Setelah merasa melewati rute berat yang memiliki ranjau tanaman meladi, mereka tiba di tegalan meladi yang sangat subur. Tanaman lain tidak ada. Jadi sepanjang mata memandang, kiri kanan, semak belukar meladi menghadang rombongan.
Semua berhenti, termasuk para perintis jalan. Seolah mereka kehilangan akal, seperti tak sanggup lagi menembusnya. Ujian bertubi-tubi, dari hadangan lintah yang brkerumun seperti semut, hutan rotan berduri, dan kini menemui tembok meladi.
Adnawijaya melaporkan, sungguh pertahanan Tambora memang amat sangat kuatnya. “Tegal meladi jang termasjhur djahatnya, melumpuhkan petundjuk dan perintis sehingga bertekuk lutut,” tulis Adnawijaya.
Mendadak kabut datang dan turun hujan lebat. Sebagian lantas mengenakan baju karet, dan tiba-tiba terlintaslah ide cemerlang. Chatib dan Rukman maju membuka jalan, menggempur tegal meladi yang rapat dan terbukalah jalan berikutnya.
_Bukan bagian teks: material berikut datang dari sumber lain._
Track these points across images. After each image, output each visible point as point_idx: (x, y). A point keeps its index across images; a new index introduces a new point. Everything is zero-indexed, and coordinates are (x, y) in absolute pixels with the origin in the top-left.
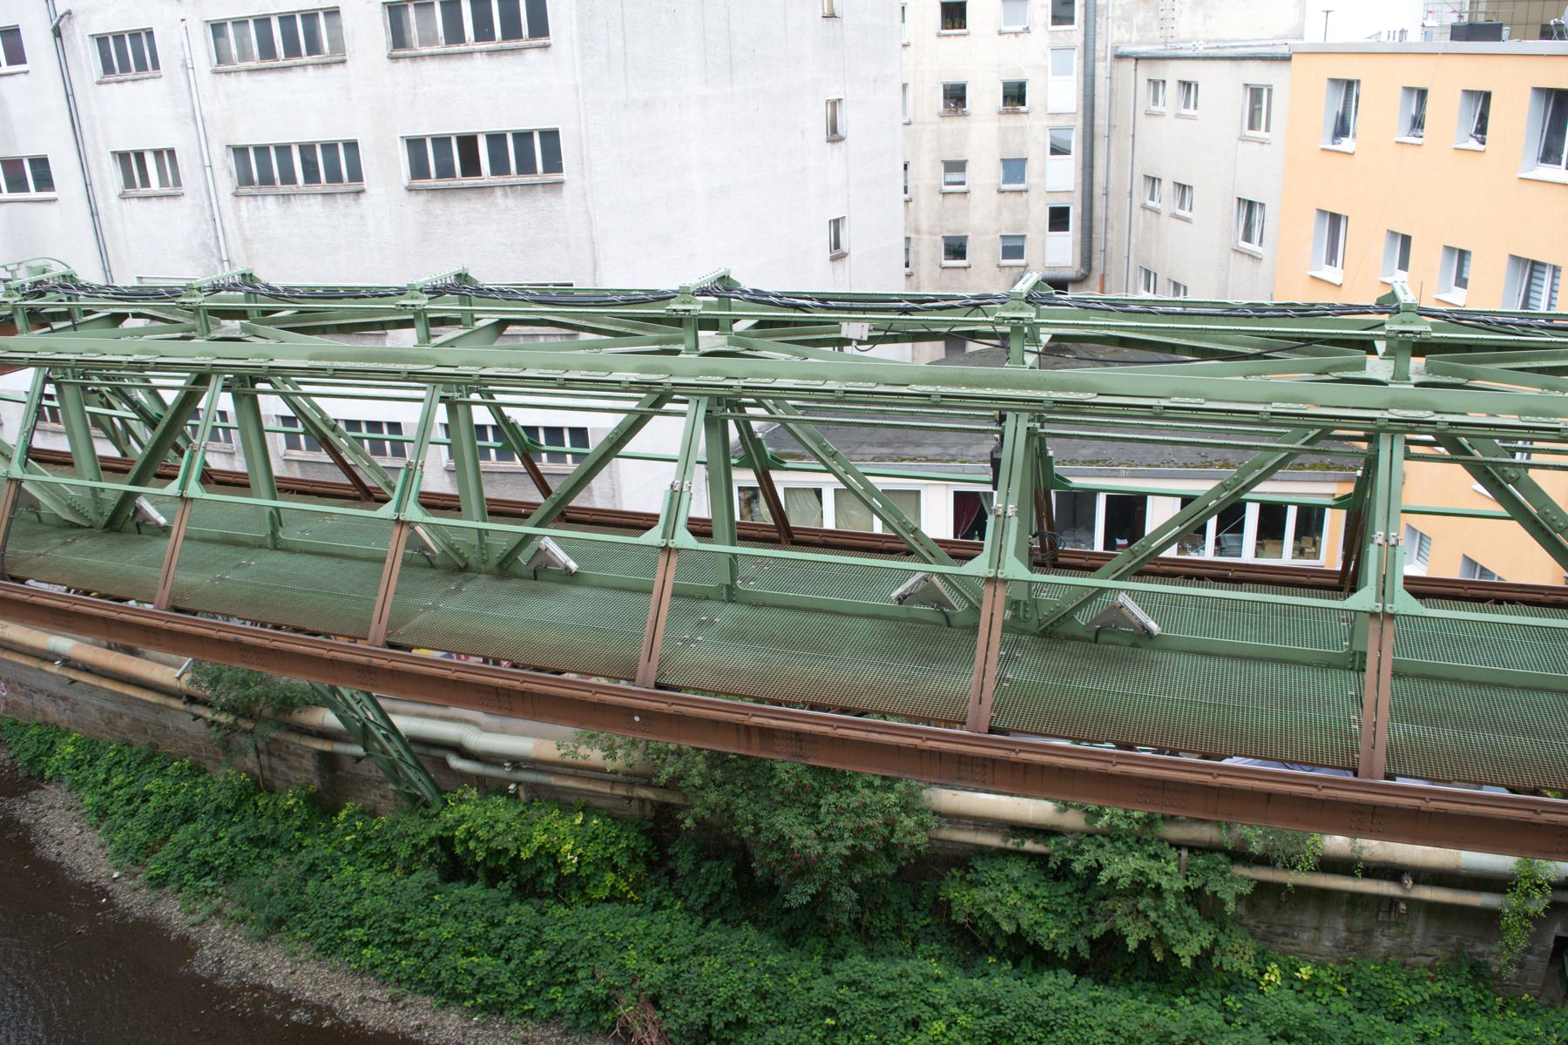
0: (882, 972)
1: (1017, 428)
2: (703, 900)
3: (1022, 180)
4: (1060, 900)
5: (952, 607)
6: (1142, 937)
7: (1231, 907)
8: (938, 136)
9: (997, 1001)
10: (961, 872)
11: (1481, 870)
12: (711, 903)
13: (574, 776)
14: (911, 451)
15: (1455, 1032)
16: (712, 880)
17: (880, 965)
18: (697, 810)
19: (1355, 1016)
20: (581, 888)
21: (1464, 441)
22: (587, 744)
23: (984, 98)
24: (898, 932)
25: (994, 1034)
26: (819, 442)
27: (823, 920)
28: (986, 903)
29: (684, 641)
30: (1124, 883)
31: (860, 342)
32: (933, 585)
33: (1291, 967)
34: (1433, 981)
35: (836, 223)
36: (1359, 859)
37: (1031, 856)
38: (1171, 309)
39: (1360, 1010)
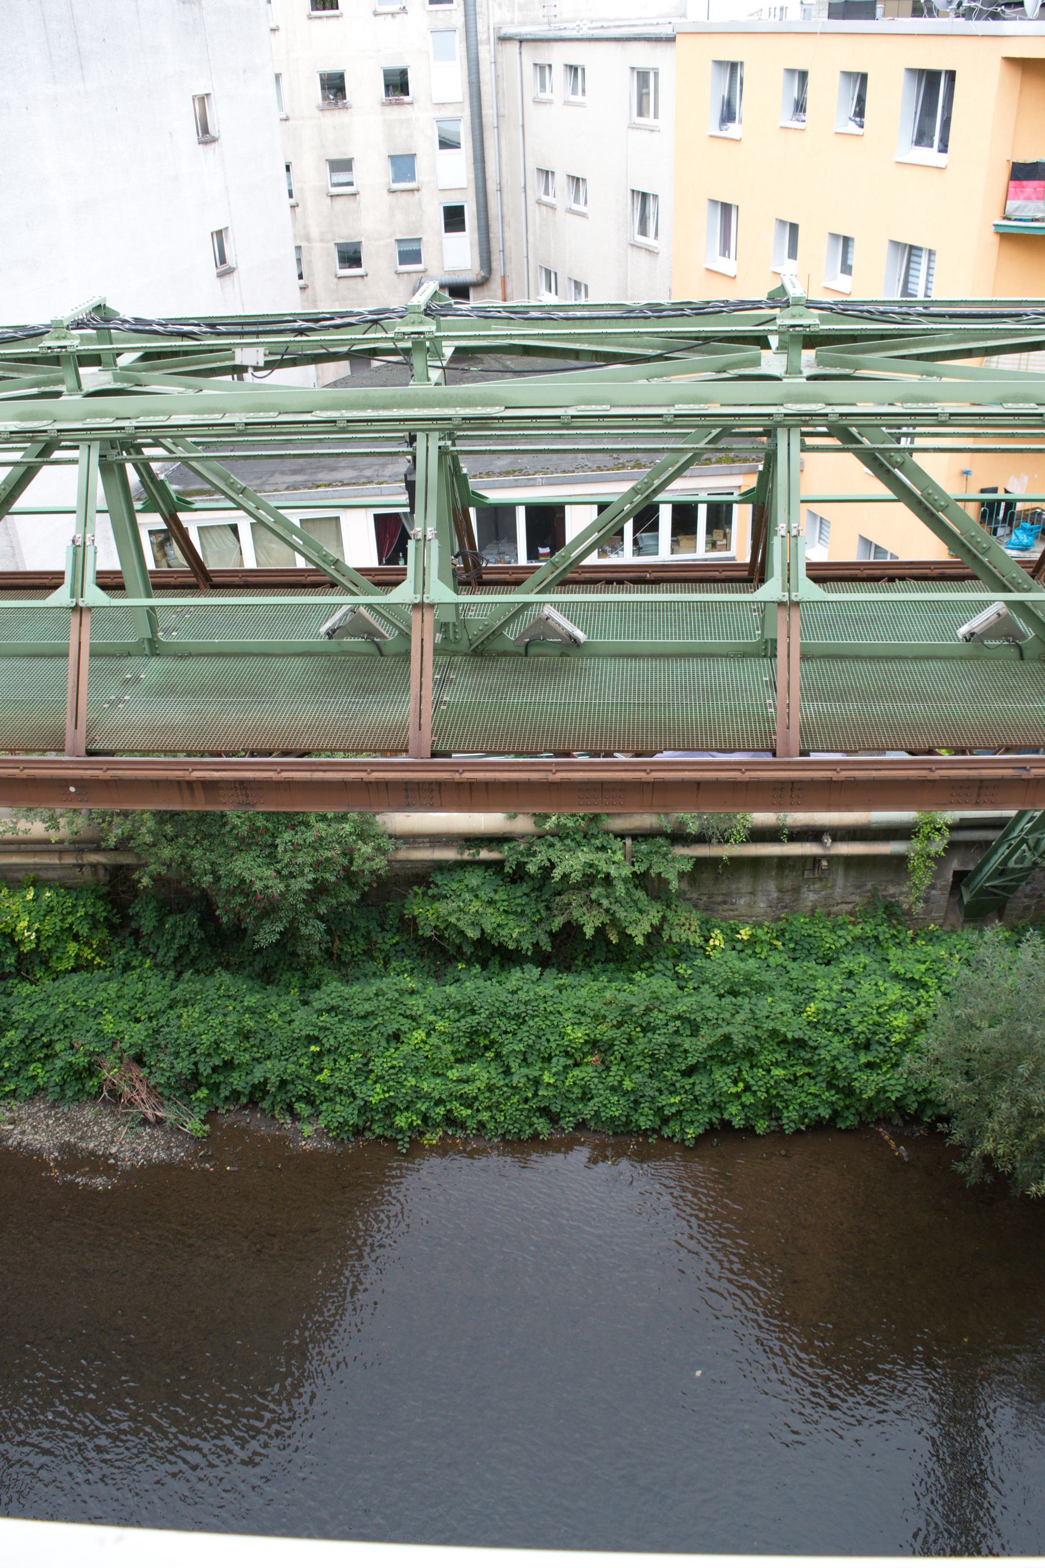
0: (358, 995)
1: (429, 447)
2: (172, 954)
3: (412, 178)
4: (519, 901)
5: (384, 637)
6: (598, 924)
7: (674, 885)
8: (321, 131)
9: (470, 1003)
10: (423, 889)
11: (889, 822)
12: (181, 956)
13: (18, 852)
14: (324, 476)
15: (876, 966)
16: (178, 934)
17: (356, 988)
18: (152, 867)
19: (791, 965)
20: (45, 963)
21: (854, 430)
22: (27, 817)
23: (365, 87)
24: (368, 953)
25: (471, 1034)
26: (225, 479)
27: (294, 954)
28: (450, 914)
29: (111, 703)
30: (576, 877)
31: (256, 369)
32: (361, 615)
33: (732, 930)
34: (854, 924)
35: (219, 235)
36: (784, 826)
37: (487, 864)
38: (571, 314)
39: (794, 959)
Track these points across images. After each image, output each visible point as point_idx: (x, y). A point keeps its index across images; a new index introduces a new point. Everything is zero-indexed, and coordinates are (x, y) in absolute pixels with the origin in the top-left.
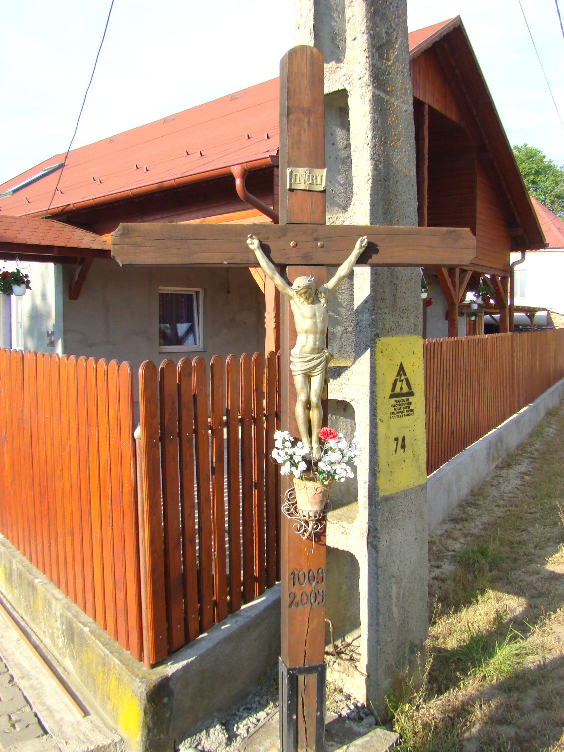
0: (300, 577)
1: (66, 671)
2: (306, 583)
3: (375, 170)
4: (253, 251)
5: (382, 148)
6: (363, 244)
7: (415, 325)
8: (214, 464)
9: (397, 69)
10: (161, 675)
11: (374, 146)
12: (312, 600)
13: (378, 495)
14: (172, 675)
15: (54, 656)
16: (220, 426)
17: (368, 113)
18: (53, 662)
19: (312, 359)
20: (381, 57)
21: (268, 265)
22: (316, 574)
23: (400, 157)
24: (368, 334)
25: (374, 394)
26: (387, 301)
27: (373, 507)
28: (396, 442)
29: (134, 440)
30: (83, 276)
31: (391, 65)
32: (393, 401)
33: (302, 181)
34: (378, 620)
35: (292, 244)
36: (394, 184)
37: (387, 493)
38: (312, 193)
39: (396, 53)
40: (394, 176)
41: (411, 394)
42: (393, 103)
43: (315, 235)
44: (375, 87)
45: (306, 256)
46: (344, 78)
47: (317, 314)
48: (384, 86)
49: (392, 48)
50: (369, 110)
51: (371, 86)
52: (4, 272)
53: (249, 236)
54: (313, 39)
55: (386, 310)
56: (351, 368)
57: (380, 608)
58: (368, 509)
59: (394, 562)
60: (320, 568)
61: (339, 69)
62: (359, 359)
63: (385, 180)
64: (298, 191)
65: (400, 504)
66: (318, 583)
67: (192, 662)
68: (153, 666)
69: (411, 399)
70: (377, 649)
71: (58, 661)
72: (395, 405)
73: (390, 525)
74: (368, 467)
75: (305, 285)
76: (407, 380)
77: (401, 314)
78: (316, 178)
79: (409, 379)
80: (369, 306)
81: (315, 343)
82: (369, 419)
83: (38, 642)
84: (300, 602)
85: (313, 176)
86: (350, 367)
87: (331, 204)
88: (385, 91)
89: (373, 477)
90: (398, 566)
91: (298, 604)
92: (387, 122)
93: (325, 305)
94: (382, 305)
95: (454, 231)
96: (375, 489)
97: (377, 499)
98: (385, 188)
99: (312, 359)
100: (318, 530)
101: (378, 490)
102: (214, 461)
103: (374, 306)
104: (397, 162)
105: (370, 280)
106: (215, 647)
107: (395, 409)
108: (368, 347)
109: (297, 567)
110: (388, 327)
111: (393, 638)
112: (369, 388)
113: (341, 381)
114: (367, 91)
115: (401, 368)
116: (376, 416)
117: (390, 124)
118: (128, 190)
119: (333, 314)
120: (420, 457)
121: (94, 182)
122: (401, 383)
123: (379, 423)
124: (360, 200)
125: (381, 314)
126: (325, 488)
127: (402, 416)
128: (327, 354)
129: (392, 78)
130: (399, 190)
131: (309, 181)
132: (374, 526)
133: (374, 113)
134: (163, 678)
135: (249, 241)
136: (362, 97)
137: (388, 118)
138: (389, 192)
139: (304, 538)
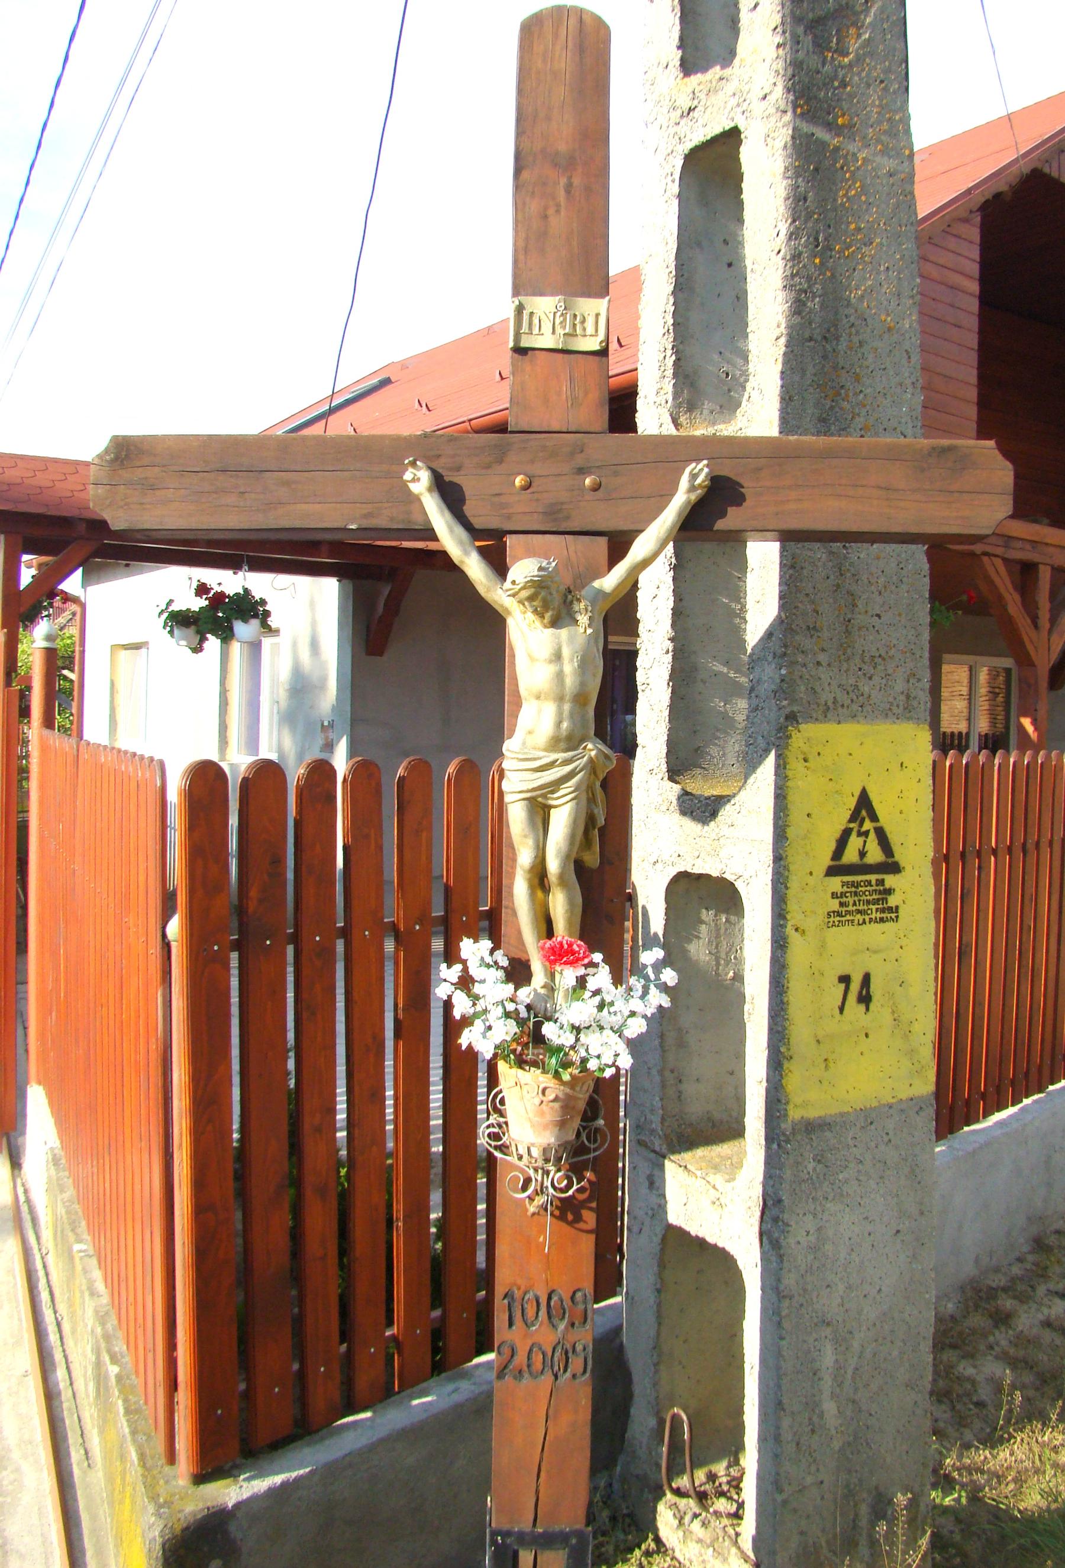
0: (526, 1306)
1: (87, 1458)
2: (542, 1321)
3: (795, 313)
4: (417, 499)
5: (817, 261)
6: (699, 481)
7: (908, 697)
8: (400, 1012)
9: (868, 75)
10: (209, 1504)
11: (796, 257)
12: (556, 1368)
13: (786, 1115)
14: (238, 1505)
15: (80, 1421)
16: (421, 925)
17: (779, 177)
18: (70, 1434)
19: (552, 765)
20: (820, 45)
21: (451, 531)
22: (567, 1303)
23: (870, 283)
24: (772, 714)
25: (782, 863)
26: (826, 634)
27: (775, 1146)
28: (842, 986)
29: (166, 946)
30: (393, 606)
31: (850, 65)
32: (836, 883)
33: (547, 327)
34: (778, 1428)
35: (519, 481)
36: (851, 349)
37: (812, 1114)
38: (572, 356)
39: (867, 36)
40: (853, 330)
41: (894, 868)
42: (854, 154)
43: (579, 460)
44: (802, 115)
45: (553, 511)
46: (733, 102)
47: (566, 652)
48: (829, 114)
49: (854, 24)
50: (782, 169)
51: (789, 114)
52: (217, 593)
53: (406, 462)
54: (677, 22)
55: (822, 657)
56: (737, 798)
57: (785, 1400)
58: (763, 1148)
59: (828, 1286)
60: (579, 1290)
61: (724, 81)
62: (754, 775)
63: (825, 338)
64: (537, 352)
65: (851, 1143)
66: (573, 1325)
67: (297, 1479)
68: (200, 1479)
69: (890, 880)
70: (774, 1500)
71: (82, 1435)
72: (843, 895)
73: (820, 1193)
74: (766, 1045)
75: (529, 579)
76: (881, 834)
77: (865, 667)
78: (583, 321)
79: (888, 830)
80: (775, 645)
81: (559, 723)
82: (769, 926)
83: (63, 1384)
84: (525, 1368)
85: (575, 316)
86: (734, 795)
87: (721, 407)
88: (829, 126)
89: (776, 1069)
90: (842, 1298)
91: (520, 1372)
92: (835, 200)
93: (589, 631)
94: (807, 643)
95: (950, 449)
96: (779, 1101)
97: (783, 1126)
98: (825, 357)
99: (552, 765)
100: (570, 1192)
101: (787, 1103)
102: (401, 1005)
103: (785, 646)
104: (862, 296)
105: (778, 582)
106: (372, 1448)
107: (841, 904)
108: (771, 746)
109: (519, 1281)
110: (826, 697)
111: (820, 1477)
112: (771, 847)
113: (717, 830)
114: (780, 124)
115: (864, 805)
116: (785, 918)
117: (843, 205)
118: (464, 422)
119: (725, 670)
120: (916, 1027)
121: (428, 412)
122: (861, 840)
123: (794, 937)
124: (760, 387)
125: (805, 665)
126: (568, 1090)
127: (864, 922)
128: (593, 753)
129: (851, 96)
130: (866, 363)
131: (565, 328)
132: (774, 1193)
133: (797, 177)
134: (212, 1510)
135: (408, 476)
136: (769, 139)
137: (838, 191)
138: (835, 368)
139: (532, 1209)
Tembok meladi dihajar dan jalur terbuka lebar untuk rombongan berikutnya. Daun meladi berduri tajam bisa dielakkan. Sejam berikutnya setelah mendaki, mereka sampai di pematang yang banyak pohon cemara, alang-alang, tengsek, dan glagah.
Kini, jalur pasir dan batu lava mulai mereka temukan, dan terasa benar rombongan telah sampai di dekat puncak gunung berapi. Lokasi itu ada di sebuah jurang yang dasarnya batuan lava beku (lava bank). Jarum jam menunjuk angka 17.30.
Lama perjalanan hari itu 8 jam, dikurangi 2,5 jam istirahat. Berdasar keterangan pekerja, di lokasi ini WA Petroeschvsky mendirikan bivak untuk para pekerjanya. Vulkanolog itu mendirikan bivak terpisah di lokasi lebih tinggi.
Bivak didirikan di ketinggian 1.940 meter di atas permukaan laut, tekanan udara 598 mm, suhu udara berkisar 11 derajat Celcius. Di dekat bivak ada dua jalur air terjun, namun saat itu kering kerontang. Sumber air terbatas di lokasi ini.
Keesokan harinya, mulai pukul 09.00, Adnawijaya dan rekan didampingi sejumlah pekerja, melanjutkan perjalanan mendaki ke puncak Tambora. Ini momen “summit attack”, yang relatif tidak berat. Jalurnya terbuka.
Setelah 55 menit berjalan, mereka tiba di titik yang jadi batas terakhir hutan dan puncak yang dipenuhi pasir dan batu lava. Dari batas ini, sekira 50 menit pendakian mereka menemukan titik yang 4 tahun sebelumnya dijadikan bivak WA Petroeschvsky.
Spot itu dinaungi rerimbunan tiga pohon cemara , satu pohon di antaranya sudah mati. Perjalanan berlanjut dan tak lama kemudian Adnawijaya dan kawan-kawan tiba di spot akhir yang dituju hari itu: tepi barat kaldera Tambora.(Tribunjogja.com/xna)
BERSAMBUNG ...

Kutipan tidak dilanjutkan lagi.